Is 3D dying or maturing?

The 3D craze may have slowed to a virtual crawl, but one industry expert says the medium is evolving – not dying.

“Early this year, media pundits were declaring that 3D was revolutionizing the industry. Now those same people are declaring that it was only a novelty that is already fizzling out,” claimed Scott Hettrick.

“As usual, neither is true and both are exaggerations and over-simplifications of the natural evolution of the format.”

According to Hettrick, pundits prone to making “superficial assessments”  would have undoubtedly dismissed sound and color as “passing” fads.

“It’s as if once a new technology is introduced, every film using that technology must be a major hit or the technology will be blamed rather than the movie.

“That’s as ludicrous as pinning the disappointing performance of ‘Charlie St.

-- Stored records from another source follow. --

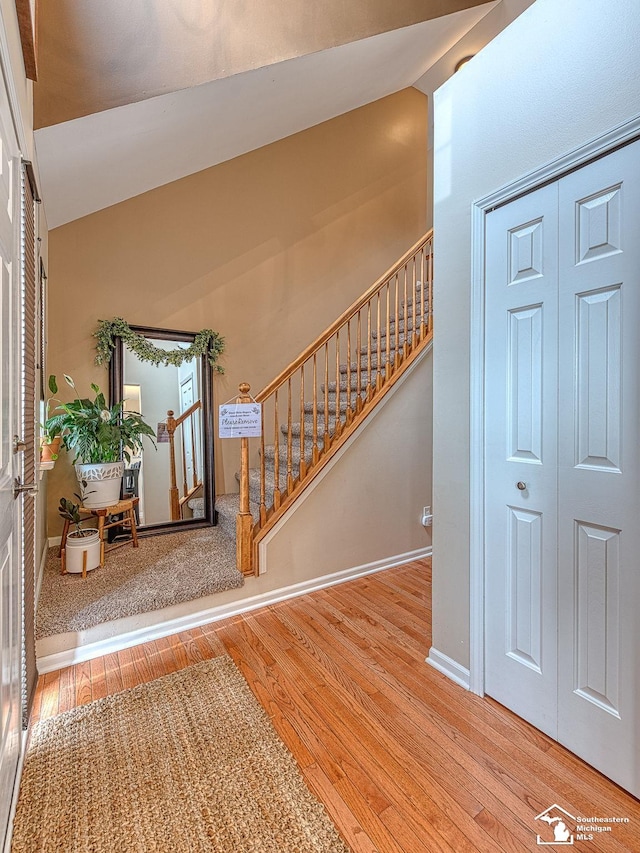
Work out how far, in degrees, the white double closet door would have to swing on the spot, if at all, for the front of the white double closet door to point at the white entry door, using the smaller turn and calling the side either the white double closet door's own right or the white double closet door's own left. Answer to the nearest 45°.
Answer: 0° — it already faces it

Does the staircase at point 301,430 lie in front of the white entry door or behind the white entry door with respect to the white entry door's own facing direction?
in front

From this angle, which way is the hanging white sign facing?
toward the camera

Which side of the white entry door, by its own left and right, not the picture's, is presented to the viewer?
right

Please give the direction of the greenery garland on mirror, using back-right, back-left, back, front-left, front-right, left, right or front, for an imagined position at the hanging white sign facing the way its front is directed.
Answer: back-right

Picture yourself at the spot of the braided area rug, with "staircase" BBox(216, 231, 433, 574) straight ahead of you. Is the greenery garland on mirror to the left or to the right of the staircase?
left

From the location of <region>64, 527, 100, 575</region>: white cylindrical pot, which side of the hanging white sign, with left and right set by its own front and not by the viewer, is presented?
right

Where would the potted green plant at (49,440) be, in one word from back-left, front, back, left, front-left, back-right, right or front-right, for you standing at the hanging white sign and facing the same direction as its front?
right

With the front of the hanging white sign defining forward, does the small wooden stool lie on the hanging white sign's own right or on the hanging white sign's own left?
on the hanging white sign's own right

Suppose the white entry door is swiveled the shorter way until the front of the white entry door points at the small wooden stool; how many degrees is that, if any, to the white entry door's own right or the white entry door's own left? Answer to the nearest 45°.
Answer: approximately 90° to the white entry door's own left

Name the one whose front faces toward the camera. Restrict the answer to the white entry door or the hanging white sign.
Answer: the hanging white sign

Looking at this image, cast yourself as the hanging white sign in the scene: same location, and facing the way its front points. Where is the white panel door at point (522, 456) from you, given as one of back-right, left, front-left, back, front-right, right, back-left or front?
front-left

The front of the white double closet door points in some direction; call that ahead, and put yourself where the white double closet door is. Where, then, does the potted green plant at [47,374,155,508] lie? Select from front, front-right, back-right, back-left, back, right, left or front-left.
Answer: front-right

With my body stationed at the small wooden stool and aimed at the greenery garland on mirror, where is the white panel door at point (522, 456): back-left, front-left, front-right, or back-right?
back-right

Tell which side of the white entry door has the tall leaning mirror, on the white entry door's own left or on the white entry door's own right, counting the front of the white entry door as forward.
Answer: on the white entry door's own left

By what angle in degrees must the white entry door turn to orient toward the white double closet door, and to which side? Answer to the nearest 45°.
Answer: approximately 45° to its right

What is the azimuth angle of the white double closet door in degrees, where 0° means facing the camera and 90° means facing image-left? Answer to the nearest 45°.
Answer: approximately 45°

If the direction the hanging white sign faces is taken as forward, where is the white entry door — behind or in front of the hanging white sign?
in front
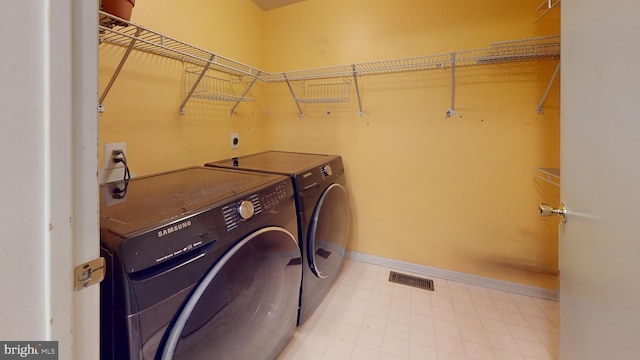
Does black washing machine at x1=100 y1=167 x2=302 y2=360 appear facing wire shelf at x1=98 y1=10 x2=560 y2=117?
no

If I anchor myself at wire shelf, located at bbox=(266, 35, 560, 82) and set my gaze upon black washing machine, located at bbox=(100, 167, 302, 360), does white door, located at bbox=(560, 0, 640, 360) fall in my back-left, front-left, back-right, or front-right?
front-left

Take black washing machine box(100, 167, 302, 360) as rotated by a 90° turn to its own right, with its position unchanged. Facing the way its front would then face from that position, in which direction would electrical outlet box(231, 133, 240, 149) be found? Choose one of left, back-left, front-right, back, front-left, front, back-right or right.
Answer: back-right

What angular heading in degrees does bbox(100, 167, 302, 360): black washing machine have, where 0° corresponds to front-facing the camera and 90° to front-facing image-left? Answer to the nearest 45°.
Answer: approximately 315°

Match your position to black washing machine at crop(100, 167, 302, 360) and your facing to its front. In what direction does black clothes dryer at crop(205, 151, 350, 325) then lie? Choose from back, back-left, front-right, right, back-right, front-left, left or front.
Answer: left

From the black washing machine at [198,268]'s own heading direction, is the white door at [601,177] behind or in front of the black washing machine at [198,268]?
in front

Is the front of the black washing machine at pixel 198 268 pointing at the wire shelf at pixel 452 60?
no
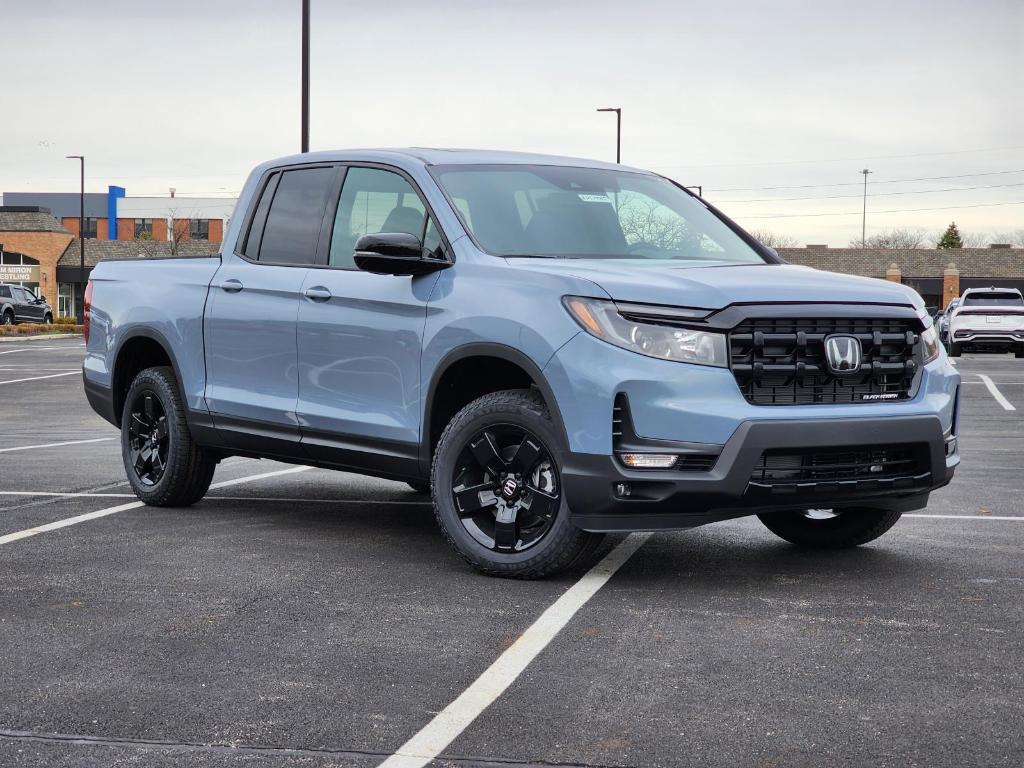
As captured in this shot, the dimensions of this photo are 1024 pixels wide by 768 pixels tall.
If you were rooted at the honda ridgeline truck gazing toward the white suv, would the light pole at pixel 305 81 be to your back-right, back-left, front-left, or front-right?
front-left

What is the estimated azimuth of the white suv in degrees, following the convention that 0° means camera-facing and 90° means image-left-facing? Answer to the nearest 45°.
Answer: approximately 180°

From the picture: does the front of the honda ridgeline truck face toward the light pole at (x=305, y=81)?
no

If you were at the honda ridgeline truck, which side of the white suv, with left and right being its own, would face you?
back

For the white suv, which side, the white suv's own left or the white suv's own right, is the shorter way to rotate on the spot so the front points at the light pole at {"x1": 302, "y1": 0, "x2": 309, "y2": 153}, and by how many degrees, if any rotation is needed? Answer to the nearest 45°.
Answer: approximately 135° to the white suv's own left

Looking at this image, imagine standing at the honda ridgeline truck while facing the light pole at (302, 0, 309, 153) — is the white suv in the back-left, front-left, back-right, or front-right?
front-right

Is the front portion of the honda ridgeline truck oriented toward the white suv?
no

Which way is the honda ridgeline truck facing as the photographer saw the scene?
facing the viewer and to the right of the viewer

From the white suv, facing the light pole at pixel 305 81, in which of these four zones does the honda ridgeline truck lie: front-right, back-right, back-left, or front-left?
front-left

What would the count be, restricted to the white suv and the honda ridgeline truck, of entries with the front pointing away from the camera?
1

Cloud’ on the fact that it was filmed in traditional 2D instead of 3D. [Clearly], the truth is too nuanced or not sexy enough for quick-hit pundits looking for a headline, a quote, and a booking on a TV program.”

Hettrick explained that the 3D slowdown can be attributed to a number of factors, including a limited number of 3D screens which becomes a “critical issue” when multiple 3D movies are released simultaneously.

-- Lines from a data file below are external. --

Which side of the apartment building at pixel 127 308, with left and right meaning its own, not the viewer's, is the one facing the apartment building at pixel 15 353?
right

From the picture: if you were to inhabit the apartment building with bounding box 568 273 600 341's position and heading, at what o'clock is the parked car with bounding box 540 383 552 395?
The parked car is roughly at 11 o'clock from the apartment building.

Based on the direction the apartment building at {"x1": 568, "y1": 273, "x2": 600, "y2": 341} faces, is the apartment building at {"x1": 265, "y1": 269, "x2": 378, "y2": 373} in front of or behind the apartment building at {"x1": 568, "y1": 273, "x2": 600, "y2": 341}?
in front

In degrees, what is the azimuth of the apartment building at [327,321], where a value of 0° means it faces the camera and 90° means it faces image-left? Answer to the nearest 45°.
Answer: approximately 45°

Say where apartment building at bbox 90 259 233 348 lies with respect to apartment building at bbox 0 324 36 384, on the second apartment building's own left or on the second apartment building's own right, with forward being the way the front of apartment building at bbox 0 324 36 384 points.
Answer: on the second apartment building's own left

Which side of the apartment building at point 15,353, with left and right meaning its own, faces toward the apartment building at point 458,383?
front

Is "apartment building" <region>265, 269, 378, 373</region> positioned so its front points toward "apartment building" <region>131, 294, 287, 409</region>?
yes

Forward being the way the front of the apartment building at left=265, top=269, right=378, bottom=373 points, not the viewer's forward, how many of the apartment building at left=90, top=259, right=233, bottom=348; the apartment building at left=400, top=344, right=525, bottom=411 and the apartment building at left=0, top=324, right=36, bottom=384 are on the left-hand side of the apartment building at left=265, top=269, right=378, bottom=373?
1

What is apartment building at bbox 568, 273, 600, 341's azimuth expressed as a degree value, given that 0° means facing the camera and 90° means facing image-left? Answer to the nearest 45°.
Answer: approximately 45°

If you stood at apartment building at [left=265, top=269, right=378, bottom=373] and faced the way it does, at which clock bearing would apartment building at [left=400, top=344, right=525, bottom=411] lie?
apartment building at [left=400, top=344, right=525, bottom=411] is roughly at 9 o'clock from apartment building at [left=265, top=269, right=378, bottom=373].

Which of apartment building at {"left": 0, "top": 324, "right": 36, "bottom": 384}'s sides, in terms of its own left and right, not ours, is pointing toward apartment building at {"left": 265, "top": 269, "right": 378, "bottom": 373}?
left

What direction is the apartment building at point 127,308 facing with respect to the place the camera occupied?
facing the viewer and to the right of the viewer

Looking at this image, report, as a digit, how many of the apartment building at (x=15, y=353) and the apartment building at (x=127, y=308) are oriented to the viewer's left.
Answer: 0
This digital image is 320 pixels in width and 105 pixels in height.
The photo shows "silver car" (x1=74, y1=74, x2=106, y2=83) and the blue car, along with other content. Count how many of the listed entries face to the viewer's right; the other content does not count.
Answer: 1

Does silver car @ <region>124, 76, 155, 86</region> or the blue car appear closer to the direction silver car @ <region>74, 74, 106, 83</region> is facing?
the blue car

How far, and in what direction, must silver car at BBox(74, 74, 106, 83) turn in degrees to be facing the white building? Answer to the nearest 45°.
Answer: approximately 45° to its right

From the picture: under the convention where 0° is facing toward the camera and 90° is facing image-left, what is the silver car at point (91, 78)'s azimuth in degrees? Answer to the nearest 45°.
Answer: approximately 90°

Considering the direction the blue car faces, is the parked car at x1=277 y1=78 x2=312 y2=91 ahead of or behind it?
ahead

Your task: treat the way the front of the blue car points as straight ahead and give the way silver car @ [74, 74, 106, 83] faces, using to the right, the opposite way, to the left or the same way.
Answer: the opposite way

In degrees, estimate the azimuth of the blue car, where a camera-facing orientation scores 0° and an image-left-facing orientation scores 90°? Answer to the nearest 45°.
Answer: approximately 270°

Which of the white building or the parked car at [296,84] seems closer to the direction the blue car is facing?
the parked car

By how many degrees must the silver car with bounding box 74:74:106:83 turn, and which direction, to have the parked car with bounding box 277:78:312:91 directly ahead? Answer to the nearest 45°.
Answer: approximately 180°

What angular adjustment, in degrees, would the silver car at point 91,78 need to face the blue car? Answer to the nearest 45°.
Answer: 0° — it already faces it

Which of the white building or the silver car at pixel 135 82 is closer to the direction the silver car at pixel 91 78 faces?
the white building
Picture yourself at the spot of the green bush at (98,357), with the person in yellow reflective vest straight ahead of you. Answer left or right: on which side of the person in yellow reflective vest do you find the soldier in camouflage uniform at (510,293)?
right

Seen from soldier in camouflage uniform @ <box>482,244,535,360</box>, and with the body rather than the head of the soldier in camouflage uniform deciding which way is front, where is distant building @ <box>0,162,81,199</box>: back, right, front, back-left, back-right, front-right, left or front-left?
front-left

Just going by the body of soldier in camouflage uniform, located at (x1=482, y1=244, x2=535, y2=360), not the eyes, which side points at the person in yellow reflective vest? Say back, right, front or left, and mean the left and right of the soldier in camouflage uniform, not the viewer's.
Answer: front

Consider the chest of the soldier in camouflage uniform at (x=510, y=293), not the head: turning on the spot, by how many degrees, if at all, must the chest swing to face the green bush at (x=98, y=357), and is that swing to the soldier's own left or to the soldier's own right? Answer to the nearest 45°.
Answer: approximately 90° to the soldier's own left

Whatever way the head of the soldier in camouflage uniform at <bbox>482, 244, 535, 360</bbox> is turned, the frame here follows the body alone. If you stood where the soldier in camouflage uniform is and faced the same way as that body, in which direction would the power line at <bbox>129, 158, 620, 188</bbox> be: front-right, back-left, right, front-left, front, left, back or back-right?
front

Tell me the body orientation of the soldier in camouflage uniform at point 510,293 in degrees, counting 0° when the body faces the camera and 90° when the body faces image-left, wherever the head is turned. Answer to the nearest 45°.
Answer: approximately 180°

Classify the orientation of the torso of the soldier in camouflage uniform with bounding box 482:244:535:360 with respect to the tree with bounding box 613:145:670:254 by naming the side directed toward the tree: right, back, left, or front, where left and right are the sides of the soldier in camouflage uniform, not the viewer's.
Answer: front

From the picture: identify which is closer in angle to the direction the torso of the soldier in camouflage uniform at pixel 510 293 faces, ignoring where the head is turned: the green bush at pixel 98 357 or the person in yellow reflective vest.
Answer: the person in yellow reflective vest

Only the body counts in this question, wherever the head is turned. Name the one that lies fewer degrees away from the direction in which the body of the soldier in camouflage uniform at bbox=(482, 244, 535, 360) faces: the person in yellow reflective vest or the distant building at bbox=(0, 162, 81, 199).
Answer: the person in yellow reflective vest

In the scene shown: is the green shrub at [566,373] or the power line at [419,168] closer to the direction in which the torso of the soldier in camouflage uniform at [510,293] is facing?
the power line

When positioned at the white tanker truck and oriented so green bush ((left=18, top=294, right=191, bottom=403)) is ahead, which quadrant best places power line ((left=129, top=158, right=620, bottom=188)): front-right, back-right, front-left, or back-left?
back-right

“Do the math: the fewer available 3D theaters, the smaller the percentage of your overall gross. The bottom line is that 3D has already become mainstream to the point that people are continuing to show that they will pay a premium price to see quality 3D.

“And I have no doubt that the 3D percentage for upcoming films such as ‘Harry Potter and the Deathly Hallows Part 1’ and ‘Tron: Legacy’ will be back up near two-thirds or more.”

However, Hettrick conceded that most moviegoers would not pay extra to see poor quality 3D films.

“They won’t go see a movie they wouldn’t otherwise see just because it’s in 3D; and they won’t wait to see a movie in 3D if it is not available in 3D when they want to see it but it is showing in 2D.

“And none of that has anything to do with the consumer losing interest in 3D technology. Just the opposite; it means that a 3D movie is being judged by the same standards as any other movie. And that’s how it should be.”